A acusação central contra Silvia Waiapi envolve a falsificação de uma nota fiscal para justificar gastos com um procedimento de harmonização facial, que teria custado R$ 9 mil. Essa despesa foi apresentada como um custo eleitoral, o que, segundo a acusação, configurou um uso indevido de recursos públicos, especificamente do Fundo Especial de Financiamento de Campanhas (FEFC). O relator do caso no TSE, ministro André Mendonça, destacou que a conduta da ex-parlamentar demonstrou uma gestão inadequada dos recursos públicos, ressaltando que a responsabilidade na administração de tais fundos é um princípio fundamental para qualquer cargo público.
A situação de Silvia Waiapi se complicou ainda mais quando, em março de 2025, o Supremo Tribunal Federal (STF) decidiu mudar o entendimento sobre as “sobras eleitorais”, resultando na perda de seu mandato e também afetando outros seis deputados. As sobras eleitorais referem-se às vagas que ficam disponíveis após a aplicação do quociente eleitoral, que é calculado a partir dos votos válidos em um estado e o número de vagas disponíveis na câmara em disputa.
Em resposta à decisão do TSE, Silvia Waiapi manifestou sua intenção de recorrer, alegando que estava sendo punida por um diploma que, segundo ela, já não existia mais. A ex-deputada argumentou que a condenação estava baseada em transações bancárias de terceiros, sobre as quais ela não tinha controle ou acesso. Sua defesa sugere que as acusações foram mal interpretadas e que a utilização dos recursos do fundo eleitoral não ocorreu conforme descrito.
A rejeição do recurso pelo TSE é um reflexo da postura rígida da Justiça Eleitoral em relação ao uso de recursos públicos durante campanhas, visando garantir a integridade do processo eleitoral e a correta aplicação de verbas destinadas à promoção da democracia. O caso de Silvia Waiapi destaca a importância da transparência e da responsabilidade fiscal no exercício de cargos públicos, especialmente em um contexto em que o escrutínio sobre as finanças eleitorais está cada vez mais rigoroso.

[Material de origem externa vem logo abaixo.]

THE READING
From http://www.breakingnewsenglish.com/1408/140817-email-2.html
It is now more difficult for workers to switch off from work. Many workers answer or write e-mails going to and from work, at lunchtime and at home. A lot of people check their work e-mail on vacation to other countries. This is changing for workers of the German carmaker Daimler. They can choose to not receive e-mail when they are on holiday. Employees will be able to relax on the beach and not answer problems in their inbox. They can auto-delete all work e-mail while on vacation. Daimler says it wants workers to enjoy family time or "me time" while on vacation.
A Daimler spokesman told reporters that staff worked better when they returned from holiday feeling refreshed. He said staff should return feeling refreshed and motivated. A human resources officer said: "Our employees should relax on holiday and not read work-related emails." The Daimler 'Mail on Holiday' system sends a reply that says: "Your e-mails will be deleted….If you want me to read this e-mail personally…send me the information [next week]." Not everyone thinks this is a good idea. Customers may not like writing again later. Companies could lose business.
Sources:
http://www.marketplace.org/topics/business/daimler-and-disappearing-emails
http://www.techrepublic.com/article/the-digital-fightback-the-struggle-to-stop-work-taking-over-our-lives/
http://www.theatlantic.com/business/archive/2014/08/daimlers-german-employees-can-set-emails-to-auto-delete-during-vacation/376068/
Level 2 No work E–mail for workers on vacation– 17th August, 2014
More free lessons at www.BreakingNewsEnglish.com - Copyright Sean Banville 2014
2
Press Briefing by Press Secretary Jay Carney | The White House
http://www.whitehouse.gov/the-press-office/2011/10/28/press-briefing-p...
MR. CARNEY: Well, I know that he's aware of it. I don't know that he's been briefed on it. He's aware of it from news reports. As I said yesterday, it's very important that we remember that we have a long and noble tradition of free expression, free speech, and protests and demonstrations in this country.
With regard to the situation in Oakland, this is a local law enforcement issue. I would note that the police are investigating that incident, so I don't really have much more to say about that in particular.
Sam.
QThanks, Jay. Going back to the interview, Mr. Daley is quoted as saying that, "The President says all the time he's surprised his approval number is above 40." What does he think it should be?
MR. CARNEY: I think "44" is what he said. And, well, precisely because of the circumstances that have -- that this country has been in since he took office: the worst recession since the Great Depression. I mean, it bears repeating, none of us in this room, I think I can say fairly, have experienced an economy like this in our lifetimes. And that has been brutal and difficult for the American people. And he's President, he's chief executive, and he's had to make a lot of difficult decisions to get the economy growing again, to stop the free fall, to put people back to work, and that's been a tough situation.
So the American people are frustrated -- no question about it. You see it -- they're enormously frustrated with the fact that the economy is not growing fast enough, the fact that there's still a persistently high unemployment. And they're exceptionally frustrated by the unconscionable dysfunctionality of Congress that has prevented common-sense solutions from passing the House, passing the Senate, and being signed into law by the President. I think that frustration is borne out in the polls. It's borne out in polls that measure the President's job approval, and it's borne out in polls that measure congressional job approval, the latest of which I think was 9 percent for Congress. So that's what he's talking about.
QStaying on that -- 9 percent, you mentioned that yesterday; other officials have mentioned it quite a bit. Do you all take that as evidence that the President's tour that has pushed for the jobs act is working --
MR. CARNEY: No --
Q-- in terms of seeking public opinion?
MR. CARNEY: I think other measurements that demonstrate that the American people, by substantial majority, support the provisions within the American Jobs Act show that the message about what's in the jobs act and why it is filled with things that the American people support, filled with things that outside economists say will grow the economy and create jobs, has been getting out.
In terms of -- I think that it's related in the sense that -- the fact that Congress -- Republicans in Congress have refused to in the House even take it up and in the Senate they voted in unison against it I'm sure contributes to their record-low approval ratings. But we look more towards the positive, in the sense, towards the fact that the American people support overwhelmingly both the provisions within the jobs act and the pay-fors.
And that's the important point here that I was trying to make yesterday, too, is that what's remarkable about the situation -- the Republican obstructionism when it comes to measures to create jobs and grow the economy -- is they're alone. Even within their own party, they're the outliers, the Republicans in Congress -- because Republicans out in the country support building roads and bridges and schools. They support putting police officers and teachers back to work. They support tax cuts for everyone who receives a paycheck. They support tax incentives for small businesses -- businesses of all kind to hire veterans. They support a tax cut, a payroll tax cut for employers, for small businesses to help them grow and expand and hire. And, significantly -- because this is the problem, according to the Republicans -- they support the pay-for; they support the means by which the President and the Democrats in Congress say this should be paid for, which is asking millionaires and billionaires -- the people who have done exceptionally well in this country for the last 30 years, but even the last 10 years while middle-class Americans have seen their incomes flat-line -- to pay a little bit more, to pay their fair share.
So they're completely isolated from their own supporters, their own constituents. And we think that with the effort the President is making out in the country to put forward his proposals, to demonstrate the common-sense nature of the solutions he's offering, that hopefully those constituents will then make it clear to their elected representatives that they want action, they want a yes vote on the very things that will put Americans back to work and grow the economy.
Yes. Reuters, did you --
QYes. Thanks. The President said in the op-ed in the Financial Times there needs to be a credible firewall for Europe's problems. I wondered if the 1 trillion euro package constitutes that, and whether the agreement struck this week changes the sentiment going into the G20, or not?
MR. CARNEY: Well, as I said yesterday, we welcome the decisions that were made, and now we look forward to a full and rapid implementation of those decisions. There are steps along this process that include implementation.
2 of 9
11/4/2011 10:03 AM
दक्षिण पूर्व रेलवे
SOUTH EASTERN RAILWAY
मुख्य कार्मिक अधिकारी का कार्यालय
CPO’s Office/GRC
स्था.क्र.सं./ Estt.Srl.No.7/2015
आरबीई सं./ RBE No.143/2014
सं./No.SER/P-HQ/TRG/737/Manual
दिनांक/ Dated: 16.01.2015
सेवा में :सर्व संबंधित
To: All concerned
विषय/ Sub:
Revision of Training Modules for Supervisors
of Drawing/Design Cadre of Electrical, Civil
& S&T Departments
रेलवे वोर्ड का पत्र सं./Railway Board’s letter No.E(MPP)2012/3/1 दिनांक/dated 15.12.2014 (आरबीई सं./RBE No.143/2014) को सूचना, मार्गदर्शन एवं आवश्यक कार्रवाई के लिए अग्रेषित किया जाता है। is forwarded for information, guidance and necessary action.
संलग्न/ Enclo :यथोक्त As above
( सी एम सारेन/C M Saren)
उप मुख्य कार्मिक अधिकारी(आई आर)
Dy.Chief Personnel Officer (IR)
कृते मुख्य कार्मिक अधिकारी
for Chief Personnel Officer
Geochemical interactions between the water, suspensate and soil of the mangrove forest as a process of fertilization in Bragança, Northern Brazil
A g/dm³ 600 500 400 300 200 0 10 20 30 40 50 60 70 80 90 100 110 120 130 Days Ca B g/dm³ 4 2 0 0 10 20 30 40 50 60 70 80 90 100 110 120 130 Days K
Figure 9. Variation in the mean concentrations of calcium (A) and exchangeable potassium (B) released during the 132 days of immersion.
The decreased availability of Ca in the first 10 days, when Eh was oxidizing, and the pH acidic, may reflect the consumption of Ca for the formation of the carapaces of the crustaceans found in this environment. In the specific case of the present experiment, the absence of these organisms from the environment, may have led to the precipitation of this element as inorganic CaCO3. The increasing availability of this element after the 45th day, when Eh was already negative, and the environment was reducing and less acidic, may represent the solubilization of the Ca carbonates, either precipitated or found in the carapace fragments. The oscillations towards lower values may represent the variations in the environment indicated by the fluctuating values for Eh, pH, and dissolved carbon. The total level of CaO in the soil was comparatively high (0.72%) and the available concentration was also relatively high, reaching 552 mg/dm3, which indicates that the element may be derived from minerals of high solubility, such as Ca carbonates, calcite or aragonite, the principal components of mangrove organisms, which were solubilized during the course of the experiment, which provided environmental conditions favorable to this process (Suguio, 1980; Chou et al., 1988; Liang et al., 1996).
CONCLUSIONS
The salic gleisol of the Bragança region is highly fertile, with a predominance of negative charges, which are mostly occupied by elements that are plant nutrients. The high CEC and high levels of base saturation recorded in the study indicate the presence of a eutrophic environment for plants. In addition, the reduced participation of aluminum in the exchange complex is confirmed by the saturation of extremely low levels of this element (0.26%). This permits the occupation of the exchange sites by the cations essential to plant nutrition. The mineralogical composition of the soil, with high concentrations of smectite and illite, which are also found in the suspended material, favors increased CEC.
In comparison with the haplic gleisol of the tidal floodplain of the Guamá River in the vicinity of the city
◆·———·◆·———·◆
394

Assim, a decisão do TSE e o contexto em torno da cassação de Silvia Waiapi servem como um alerta para futuros candidatos sobre as consequências legais de irregularidades financeiras e a necessidade de uma gestão ética e transparente dos recursos públicos. A ex-deputada continua a buscar reverter a decisão, mas enfrenta um ambiente jurídico que tem demonstrado pouca tolerância para com práticas que possam comprometer a lisura das eleições.